Exercise details
Rewrite the data from the line containing "family: Rubiaceae" through the line containing "country: Portugal", putting "collected by" wherever "collectors" appears and leaving everything else unchanged.

########

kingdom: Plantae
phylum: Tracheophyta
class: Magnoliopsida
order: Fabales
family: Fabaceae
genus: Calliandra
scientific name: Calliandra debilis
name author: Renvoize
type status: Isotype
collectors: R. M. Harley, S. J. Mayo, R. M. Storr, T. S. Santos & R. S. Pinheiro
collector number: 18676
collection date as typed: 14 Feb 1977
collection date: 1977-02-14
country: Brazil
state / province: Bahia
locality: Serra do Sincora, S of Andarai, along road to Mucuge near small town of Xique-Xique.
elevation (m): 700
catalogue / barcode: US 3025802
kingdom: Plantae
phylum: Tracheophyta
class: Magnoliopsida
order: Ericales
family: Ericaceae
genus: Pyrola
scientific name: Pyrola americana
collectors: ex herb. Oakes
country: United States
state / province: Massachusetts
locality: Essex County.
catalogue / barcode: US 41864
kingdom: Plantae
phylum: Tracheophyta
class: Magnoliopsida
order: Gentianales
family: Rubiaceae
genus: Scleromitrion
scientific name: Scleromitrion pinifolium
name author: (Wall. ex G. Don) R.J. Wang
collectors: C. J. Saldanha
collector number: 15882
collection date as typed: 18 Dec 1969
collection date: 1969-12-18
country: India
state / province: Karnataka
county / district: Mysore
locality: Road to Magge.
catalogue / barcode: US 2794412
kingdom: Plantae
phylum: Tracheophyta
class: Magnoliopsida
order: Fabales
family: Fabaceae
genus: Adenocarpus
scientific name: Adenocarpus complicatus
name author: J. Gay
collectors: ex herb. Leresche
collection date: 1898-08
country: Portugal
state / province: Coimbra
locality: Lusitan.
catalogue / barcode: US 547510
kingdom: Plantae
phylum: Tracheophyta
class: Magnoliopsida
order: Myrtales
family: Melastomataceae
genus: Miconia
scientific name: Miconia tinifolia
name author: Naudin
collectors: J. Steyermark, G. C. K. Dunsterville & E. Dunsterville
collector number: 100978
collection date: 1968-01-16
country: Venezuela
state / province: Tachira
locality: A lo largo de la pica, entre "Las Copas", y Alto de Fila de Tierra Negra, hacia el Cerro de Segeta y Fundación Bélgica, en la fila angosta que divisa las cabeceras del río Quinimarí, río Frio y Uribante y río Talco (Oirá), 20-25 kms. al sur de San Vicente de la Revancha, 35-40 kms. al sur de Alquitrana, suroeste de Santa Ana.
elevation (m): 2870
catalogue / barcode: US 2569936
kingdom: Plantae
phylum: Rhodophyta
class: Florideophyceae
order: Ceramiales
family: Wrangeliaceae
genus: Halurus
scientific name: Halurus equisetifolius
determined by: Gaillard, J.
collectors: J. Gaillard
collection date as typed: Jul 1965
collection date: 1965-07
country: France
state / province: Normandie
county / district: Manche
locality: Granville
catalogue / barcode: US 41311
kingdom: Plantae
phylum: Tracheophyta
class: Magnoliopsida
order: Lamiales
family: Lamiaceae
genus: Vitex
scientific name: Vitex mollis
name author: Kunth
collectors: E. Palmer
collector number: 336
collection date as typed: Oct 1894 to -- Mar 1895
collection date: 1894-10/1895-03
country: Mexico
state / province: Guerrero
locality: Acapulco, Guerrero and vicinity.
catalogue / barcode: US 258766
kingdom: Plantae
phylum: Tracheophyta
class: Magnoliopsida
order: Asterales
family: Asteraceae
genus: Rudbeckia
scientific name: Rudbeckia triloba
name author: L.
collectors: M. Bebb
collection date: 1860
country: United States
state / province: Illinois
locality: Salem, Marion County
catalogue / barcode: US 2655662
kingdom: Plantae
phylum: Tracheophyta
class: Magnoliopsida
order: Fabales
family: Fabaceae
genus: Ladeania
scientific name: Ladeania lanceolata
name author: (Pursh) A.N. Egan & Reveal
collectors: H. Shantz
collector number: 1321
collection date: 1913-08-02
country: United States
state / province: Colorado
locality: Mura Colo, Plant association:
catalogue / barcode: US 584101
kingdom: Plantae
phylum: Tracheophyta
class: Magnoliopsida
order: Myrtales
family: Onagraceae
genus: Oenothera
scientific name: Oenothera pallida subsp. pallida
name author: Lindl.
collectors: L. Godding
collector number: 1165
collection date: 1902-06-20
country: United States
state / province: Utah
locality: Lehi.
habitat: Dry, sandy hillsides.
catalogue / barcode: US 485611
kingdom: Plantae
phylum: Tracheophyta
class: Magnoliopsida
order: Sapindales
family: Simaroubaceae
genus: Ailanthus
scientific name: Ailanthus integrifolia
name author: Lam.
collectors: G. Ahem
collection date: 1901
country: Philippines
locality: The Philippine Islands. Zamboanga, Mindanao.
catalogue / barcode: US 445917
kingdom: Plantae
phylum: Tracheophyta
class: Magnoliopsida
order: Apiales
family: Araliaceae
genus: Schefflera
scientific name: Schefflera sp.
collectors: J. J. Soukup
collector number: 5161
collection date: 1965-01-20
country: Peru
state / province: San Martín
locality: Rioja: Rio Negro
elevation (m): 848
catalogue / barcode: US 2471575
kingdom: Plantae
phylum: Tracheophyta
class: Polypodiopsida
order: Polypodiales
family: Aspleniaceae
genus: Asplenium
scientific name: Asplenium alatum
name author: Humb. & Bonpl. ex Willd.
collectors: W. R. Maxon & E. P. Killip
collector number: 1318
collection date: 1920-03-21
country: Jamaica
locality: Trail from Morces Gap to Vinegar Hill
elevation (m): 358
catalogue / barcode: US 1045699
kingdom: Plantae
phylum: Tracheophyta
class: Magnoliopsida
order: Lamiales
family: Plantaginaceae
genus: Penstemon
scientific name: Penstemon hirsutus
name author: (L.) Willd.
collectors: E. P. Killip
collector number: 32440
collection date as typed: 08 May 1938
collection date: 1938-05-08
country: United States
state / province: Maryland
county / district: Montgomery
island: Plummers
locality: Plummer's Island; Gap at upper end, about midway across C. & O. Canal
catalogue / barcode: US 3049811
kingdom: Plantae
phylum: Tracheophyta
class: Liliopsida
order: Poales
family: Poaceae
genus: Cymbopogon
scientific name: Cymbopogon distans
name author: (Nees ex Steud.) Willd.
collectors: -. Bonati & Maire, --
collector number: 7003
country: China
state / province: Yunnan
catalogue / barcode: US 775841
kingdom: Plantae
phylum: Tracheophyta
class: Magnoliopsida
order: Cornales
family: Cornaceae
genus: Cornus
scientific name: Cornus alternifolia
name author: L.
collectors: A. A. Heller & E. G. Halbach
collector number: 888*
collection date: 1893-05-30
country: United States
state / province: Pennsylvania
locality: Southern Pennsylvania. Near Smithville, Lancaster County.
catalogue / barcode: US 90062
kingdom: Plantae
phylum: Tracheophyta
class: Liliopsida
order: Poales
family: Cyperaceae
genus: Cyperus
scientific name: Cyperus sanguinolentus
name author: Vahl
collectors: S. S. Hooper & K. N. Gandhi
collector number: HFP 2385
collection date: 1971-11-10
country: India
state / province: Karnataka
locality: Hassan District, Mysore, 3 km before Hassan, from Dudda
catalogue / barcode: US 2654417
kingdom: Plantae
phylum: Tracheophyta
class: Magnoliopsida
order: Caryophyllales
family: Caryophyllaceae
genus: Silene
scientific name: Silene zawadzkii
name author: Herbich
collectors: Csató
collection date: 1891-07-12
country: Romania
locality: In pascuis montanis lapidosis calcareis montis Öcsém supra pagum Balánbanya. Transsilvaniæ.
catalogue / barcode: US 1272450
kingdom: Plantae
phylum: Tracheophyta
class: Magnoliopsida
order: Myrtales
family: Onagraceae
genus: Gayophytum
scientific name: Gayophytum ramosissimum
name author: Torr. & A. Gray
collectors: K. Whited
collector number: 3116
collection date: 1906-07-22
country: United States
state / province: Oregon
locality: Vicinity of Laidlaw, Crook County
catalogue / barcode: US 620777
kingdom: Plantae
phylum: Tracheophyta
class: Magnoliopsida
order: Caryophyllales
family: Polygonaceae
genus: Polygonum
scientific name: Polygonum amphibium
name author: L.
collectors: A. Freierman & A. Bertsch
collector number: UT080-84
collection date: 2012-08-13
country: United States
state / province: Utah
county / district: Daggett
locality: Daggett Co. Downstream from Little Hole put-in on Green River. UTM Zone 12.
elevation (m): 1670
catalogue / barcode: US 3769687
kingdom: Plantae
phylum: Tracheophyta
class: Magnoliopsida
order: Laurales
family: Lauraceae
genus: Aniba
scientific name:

########

Response below
family: Rubiaceae
genus: Scleromitrion
scientific name: Scleromitrion pinifolium
name author: (Wall. ex G. Don) R.J. Wang
collected by: C. J. Saldanha
collector number: 15882
collection date as typed: 18 Dec 1969
collection date: 1969-12-18
country: India
state / province: Karnataka
county / district: Mysore
locality: Road to Magge.
catalogue / barcode: US 2794412
kingdom: Plantae
phylum: Tracheophyta
class: Magnoliopsida
order: Fabales
family: Fabaceae
genus: Adenocarpus
scientific name: Adenocarpus complicatus
name author: J. Gay
collected by: ex herb. Leresche
collection date: 1898-08
country: Portugal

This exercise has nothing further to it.